*文本段落*
然而,反面角色演久了,演正面角色就难免破绽百出。所以,习惯于丑化中国传统文化的张艺谋,一出手就为奥运开幕式献上一曲“击缶而歌”。 把个代表战国时期落后文化的“击瓮叩缶,弹筝搏髀”和庄周吊亡妻的挽歌,作为北京奥运的开场白,居然能瞒天过海,逃过党国精英、衮衮诸公的审查,实在是个奇迹。要知道,现在中共中央的一百多位委员,个个混有博士以上文凭,且对奥运的苛求,是连一张九岁女孩的脸都不放过的。怎么这样一批饱学之士,就没看出“击缶”中的问题?莫非,张艺谋歪打正着,一语道破了这个时代上层社会的本质:“黄钟毁弃,瓦釜雷鸣”?

开场白不行,压轴戏怎样?压轴戏是李宁被一根粗大的钢索吊在半空,去点燃“圣火”。这根钢索,在开闭幕式上反复使用,将各色人等吊来吊去。中国传统文化,有“解民于倒悬”的说法。历来改朝换代,从宗周共和、汤武革命起,都说要“救民于水火,解民于倒悬”。将人“悬”于半空,和历史上任何一位要开创“和谐社会”的统治者的理想都格格不入。就算没有“倒”悬,看着李宁身负钢索在半空中奔跑,犹如目睹一位在河滩上艰难前行的拉船纤夫的背影,感到格外沉重和残忍。莫非,张艺谋又一次歪打正着,无意中反映出了这个时代下层社会的不幸:即以下岗工人和失地农民为代表的下层人群,是怎样胼手胝足地挣扎生存,为中国的“和平崛起”付出代价的?

*原始资料*
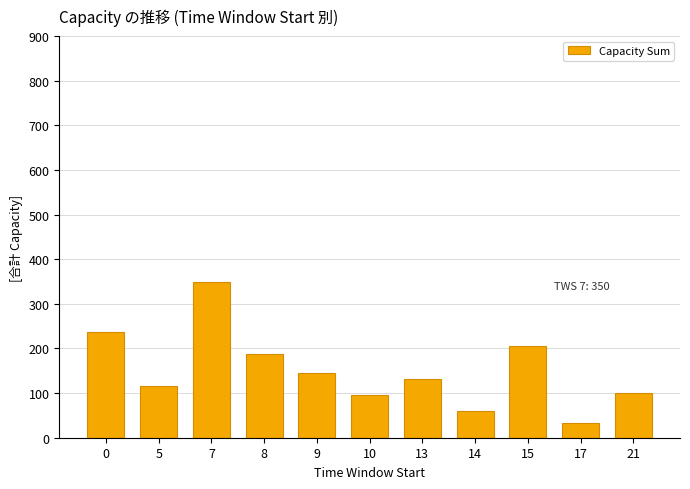

True or false: the data shows 75 at 5.

False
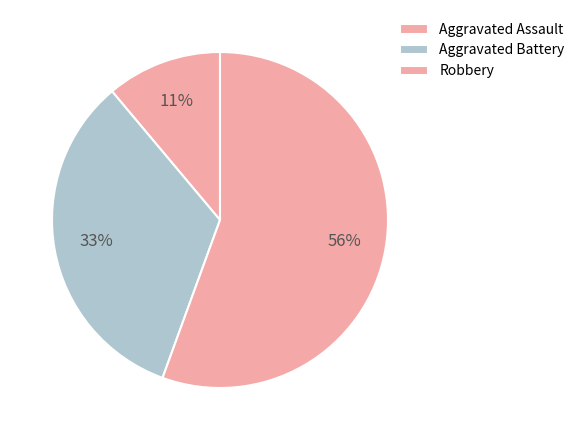

The Aggravated Battery slice represents 23% of the pie. True or false?

False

*任务项 1*
按这篇奥运开幕式评论的描述,压轴戏中李宁是以什么方式去点燃“圣火”的?
*任务项 2*
从最后一句之后续写这篇奥运开幕式评论。

*书面回答 1*
他被一根粗大的钢索吊在半空,去点燃“圣火”。

*书面回答 2*
斩头去尾,奥运开幕式中间还剩下场重头戏:郑和下西洋。郑和是谁?郑和是明朝成祖皇帝身边的三宝太监。这回张艺谋没有弄错,总算找到了国粹。太监,和中国女人的小脚一样,是最具特色的中国传统文化。但是,郑和下西洋去干什么?历史学家说不知道(注2)。郑和率领当时世界上最庞大的船队,规模超过哥伦布的船队几十倍,耗费了无数民脂民膏,出海七次远达西亚东非,航程足以绕地球几圈,但既不为军事征服,也不为贸易扩张,在一没有明确军事目的,二没有实际经济利益驱动的情况下,去完成一项只有在中国文化中才能孕育出的国策:“扬威海外,怀柔远人”。怎么“扬威”?如何“怀柔”?就是装满一船船的金银珠宝,绫罗绸缎,每到一处,给当地的古代洋人送一份厚礼。古代洋人拿了我们的,用了我们的,自然讲几句好话。有的还特别慷慨,允许我们立块碑:“刻石于兹,永垂万世”(注3)。于是,我们明代的先人十分满意,万分高兴,扬眉吐气地回来了。我们装出去的是一船船中国人的血汗,运回来的是一船船洋人们的“友谊”, “得得,锵令锵,手执钢鞭将你打……”,这就是“扬威海外,怀柔远人”。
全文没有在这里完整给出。